The 1905 Minnesota state census reflects the same information for the family. Note on this record, the surname is spelled as Plencner or Plencener. (Begin with record #37.)

Realizing that Mary had traveled to the US in 1884 with two daughters, Barbara and Veronica, I noticed that neither the 1900 census or the 1905 state census reflected any information for Veronica and that the 1900 census stated she had six children living, it was apparent that Veronica had already left home. I located Veronica, noted as Verona, on an 1895 Minnesota state census where she was living in Argyle, Minnesota at the age of 17. If she were six at the time of arrival in the US, she would have been born about 1878, making her 17 at the time of this census. So this census data likely reflects that this is indeed John and Mary’s daughter, Veronica.

I have not been able to locate a 1910 US census with this family’s data; however, the 1920 and 1930 census data is available. This is data too indicates that it’s possible the John had come to the US in 1881 but did not stay.

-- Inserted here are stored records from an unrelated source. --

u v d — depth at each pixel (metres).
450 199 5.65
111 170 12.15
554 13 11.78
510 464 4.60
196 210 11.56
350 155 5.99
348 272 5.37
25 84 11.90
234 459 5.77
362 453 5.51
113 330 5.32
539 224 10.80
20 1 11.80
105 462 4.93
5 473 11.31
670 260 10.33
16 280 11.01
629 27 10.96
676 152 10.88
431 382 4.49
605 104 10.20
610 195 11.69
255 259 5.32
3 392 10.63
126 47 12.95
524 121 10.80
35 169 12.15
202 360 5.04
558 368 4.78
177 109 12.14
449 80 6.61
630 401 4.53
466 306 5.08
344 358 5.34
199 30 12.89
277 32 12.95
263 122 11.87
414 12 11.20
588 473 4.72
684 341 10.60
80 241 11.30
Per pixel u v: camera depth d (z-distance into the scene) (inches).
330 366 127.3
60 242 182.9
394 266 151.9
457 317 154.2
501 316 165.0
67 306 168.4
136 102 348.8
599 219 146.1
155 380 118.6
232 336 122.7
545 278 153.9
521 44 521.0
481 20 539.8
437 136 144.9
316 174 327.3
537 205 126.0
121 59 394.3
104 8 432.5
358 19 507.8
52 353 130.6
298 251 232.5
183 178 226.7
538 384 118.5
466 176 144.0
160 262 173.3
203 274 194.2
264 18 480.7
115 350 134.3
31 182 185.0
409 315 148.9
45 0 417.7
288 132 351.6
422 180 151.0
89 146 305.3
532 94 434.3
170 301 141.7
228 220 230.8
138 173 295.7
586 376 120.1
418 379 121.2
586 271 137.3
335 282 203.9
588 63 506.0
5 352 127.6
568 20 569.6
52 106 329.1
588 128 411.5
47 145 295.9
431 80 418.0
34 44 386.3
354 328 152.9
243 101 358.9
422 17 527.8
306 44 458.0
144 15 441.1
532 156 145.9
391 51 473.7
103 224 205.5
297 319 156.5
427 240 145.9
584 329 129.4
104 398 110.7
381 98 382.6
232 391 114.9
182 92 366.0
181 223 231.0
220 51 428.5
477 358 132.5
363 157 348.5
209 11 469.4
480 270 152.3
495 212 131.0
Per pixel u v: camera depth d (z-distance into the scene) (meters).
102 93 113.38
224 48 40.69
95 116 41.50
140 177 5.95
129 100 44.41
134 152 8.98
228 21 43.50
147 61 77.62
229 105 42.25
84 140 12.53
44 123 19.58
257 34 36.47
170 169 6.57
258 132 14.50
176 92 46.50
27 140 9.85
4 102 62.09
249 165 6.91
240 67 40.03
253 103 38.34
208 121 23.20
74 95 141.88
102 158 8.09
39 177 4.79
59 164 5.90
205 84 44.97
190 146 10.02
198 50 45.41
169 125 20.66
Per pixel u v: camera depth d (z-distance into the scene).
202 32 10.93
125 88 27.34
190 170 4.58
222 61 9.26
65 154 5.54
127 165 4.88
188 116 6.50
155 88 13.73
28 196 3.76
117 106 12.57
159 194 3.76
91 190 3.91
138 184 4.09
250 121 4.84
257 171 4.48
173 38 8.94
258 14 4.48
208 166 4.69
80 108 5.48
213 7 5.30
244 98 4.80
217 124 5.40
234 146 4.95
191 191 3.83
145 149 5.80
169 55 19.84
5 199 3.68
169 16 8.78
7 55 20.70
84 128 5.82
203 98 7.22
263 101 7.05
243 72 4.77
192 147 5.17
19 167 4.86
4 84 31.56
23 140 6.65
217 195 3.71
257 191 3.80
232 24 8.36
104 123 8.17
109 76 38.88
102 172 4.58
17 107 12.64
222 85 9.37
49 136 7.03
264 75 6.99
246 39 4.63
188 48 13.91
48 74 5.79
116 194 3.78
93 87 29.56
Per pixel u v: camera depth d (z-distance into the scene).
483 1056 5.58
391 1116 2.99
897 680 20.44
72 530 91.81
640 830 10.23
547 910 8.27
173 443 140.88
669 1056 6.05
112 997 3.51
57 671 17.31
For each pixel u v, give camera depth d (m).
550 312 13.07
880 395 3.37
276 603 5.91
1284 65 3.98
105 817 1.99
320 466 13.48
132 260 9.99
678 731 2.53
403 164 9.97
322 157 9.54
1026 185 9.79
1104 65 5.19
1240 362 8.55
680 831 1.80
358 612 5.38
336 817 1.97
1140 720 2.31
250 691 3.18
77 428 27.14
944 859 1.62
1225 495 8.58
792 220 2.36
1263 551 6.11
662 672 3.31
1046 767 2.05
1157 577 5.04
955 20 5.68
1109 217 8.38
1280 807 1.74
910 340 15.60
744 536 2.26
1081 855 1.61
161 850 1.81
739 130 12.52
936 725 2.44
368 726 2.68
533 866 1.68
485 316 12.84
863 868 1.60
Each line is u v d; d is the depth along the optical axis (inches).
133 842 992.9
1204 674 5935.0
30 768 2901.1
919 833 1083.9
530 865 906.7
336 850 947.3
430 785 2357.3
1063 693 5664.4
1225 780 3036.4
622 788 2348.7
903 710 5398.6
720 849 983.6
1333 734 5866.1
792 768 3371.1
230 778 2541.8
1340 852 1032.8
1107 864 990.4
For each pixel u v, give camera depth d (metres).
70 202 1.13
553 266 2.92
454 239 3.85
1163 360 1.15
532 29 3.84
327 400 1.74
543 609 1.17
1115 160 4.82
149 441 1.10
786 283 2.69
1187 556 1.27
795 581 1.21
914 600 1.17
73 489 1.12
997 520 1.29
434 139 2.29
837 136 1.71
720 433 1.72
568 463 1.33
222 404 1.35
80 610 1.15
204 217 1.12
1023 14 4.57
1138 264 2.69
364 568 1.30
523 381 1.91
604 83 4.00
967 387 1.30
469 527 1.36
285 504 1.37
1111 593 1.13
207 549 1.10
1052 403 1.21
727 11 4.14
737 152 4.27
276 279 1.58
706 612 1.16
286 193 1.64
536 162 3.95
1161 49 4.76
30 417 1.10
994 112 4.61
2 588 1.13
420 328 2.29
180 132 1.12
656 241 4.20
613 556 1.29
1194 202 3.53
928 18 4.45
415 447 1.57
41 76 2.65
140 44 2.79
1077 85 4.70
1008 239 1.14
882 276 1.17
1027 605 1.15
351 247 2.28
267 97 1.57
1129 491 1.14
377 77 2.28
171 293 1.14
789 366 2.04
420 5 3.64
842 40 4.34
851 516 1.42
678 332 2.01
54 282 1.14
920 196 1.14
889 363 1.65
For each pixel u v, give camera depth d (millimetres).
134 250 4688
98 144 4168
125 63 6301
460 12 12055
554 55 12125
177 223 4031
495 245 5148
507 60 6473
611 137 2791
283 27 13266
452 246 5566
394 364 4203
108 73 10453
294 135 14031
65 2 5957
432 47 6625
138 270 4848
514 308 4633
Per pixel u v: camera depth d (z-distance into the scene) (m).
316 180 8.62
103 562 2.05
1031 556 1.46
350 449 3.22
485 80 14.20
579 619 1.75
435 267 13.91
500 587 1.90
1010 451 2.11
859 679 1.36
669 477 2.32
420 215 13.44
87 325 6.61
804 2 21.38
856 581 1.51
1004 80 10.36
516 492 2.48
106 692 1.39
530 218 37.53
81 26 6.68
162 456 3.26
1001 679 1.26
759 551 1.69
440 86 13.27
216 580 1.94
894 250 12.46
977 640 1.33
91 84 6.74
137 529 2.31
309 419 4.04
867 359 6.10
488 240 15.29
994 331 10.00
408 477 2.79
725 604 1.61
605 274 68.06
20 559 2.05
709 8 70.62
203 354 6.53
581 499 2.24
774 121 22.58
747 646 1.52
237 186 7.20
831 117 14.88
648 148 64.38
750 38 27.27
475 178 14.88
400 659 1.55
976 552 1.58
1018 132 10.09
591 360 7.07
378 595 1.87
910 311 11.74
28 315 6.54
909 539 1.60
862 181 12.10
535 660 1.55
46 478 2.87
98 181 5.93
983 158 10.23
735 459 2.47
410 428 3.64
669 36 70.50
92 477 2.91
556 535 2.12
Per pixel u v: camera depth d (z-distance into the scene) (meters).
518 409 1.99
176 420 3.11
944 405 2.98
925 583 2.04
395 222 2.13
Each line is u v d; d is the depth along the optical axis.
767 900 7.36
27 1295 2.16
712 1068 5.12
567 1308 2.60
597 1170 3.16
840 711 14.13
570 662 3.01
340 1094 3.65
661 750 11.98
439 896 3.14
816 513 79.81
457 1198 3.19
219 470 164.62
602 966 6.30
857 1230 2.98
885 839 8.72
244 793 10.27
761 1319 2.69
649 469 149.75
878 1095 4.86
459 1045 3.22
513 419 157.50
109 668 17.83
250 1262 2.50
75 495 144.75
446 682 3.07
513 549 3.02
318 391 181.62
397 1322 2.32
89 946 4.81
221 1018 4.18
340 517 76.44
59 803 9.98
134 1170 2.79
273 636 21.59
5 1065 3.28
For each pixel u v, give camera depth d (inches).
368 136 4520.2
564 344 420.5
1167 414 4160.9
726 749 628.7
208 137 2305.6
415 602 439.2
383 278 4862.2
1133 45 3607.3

The 1920 census shows us that Mary and John are still living in Middle River, Minnesota. Note that on this census, the surname is given as Plencner. Here, John’s immigration date is provided as 1881 and Mary’s as 1882.  Also note that John was naturalized in 1900, and Mary is also indicated as having been naturalized. (I believe that spouses whose husbands were naturalized at this time were automatically granted naturalization, but this would need some verification.) John and Mary are listed as no longer having an occupation; however, two sons reside with them: Mike and Frank who appear to be running the family farm.

The 1930 census is even more interesting. See page 1 here and page 2 here–data for the family spans two pages.

On page 1, John and Mary are listed as records 49 and 50. They are on the same farm that they own, ages 73 and 71, respectively. The same immigration dates of 1881 for John and 1882 for Mary are provided.

On page 2, son Frank, is still living on the same farm with John and Mary, single, age 38, and seems to be also running the farm (record#51, second page). What is even more interesting is daughter, Barbara has re-appeared. (See record #52, page 2.) Here we learn she is widowed, age 48, and is living with Frank, John, and Mary with a daughter, Gwendolyn, age 14. Even more interesting, it is noted that Gwendolyn was born in New York. Barbara’s name is given as Barbara Ervin.

Moving down on the second page of the 1930 census data for the Plenzler family, records #54 through #58, it appears as John Jr. had purchased the farm next door (or perhaps his father had subdivided the farm and sold half to his younger son). John is married in 1930 to a woman named Josephine and there are three children: Mary Anne, Adeline, and Raymond. These children were all born in Minnesota.

I have not found any death records for John; however, I did locate an abstract of Mary’s death. Mary passed away on 18 October 1938 in Middle River, Minnesota at the age of 79.